The company MicroMotion, one of the manufacturers of the cantilevers, has used the submarine as a key visual on its promotional material sent in the expensive boxes of cantilevers. One of these posters adorned the lab wall on Maxime’s previous visit, which inspired our installation work. Moreover, it points again in the direction of the immersion of the experimenter into a fluid medium that they experience through their sensory immersion, sounding the bottom floor of matter.

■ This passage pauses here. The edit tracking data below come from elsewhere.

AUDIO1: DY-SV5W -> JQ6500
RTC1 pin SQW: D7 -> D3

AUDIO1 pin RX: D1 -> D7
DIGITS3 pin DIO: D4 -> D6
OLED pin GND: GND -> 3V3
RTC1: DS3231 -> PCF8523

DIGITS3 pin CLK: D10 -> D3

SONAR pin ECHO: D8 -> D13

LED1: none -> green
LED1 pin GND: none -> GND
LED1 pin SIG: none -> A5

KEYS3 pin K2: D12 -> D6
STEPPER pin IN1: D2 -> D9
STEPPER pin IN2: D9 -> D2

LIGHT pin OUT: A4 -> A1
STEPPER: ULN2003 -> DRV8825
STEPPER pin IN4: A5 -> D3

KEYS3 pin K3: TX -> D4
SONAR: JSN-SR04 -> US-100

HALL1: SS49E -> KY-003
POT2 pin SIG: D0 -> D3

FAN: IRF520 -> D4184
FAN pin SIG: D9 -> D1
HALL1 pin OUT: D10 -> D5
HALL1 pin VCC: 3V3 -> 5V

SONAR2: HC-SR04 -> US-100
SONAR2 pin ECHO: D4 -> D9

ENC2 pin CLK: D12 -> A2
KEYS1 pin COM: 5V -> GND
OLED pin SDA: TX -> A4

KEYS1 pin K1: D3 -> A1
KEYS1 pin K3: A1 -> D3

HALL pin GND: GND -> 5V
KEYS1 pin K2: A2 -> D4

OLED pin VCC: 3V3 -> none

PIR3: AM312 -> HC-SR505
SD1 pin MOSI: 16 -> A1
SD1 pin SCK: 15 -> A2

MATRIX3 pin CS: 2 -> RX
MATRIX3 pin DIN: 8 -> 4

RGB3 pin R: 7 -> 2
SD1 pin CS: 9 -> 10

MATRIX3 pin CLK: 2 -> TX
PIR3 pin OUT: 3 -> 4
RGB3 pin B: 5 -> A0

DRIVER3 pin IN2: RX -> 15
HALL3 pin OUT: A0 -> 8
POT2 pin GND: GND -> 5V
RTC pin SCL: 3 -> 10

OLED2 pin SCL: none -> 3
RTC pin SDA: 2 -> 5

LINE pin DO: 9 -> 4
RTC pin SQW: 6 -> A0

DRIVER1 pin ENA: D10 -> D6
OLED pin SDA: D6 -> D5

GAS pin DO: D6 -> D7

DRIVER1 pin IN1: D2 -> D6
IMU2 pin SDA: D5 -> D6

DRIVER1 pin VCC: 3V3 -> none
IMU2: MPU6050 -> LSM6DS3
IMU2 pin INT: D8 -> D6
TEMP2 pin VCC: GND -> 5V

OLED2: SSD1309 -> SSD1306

Another thread of this collaboration was a question on cosmotechnics (Hui 2016). If technologies are based on different cosmologies, what would a VR haptic suit based on Korean cosmology feel like? Unlike the »Mission Impossible-type« of hard military-styled haptic vests available on the market, haptic garment based on Korean 두루마기 durumagi(overcoat) and 쾌자kweja(long vest) aims to give a different understanding of the human body and the cosmos compared to the Anglo-European ones. Flowy silk haptic hanbok invites the wearers to construe the body as a microcosmos which becomes along with the ever-changing vibrant universe. If the conception of the 3D ›digital material‹ and the interaction concept were taking much of the visual form, the sound and the haptic feedback were at all times a very central concern to the project: how can we translate the vibration of the AFM to the user? Early in the process, the sound designer Nico Espinoza developed a reference for the sound experience. (Paul Jebanasam - Continuum 2015) This immersive and graphic digital workplace noise is at the center of the experience. »The noise becomes the information,« Nico said. This is how we are making sense of the processing of the AFM signal together. Vibration motors integrated in the garment pick up signals from the virtual realm, turning the wearable object into a hybrid membrane, offering a full-body sensorial experience. Their bodies enter in vibration, in resonance through the sounding process. This corporeal imprint of the vibrating cells created in VR persists even after the garment is taken off. Can such contact with other sensorial worlds also change our experience and actions in the macroscopic sphere? The visitors dove through the virtual haptic microscopy interaction, bringing back impressions from a world that taught us much as we were crafting it.
Outlook
The collaboration experienced through the making process of the »Virtual Sensing Knife and Haptic Hanbok« was a delight, but it also made us think of a new way to produce these experiments and knowledge and to share them with others. In the last few months of the exhibition and afterward, we established a platform around this practice of »staging more-than-human« perceptions by founding an emerging learning community, the »stretching senses schoo«. We invited Berlin based young members of the digital art scene to respond to a call for participation, hiring mentors over our newly consolidated networks. Three additional VR experiences were created through this curation process, in response to various aspects of the exhibition, creating more opportunities to »stretch the senses« of the visitors. Following the closing event of the first phase of the stretching senses school, several members of the collective were invited by the project »InKüLe« at UdK Berlin to teach in the format of the school. We keep the collective in shape, sharing regular news, as we further explore this experimental manner of practicing multimodal anthropology.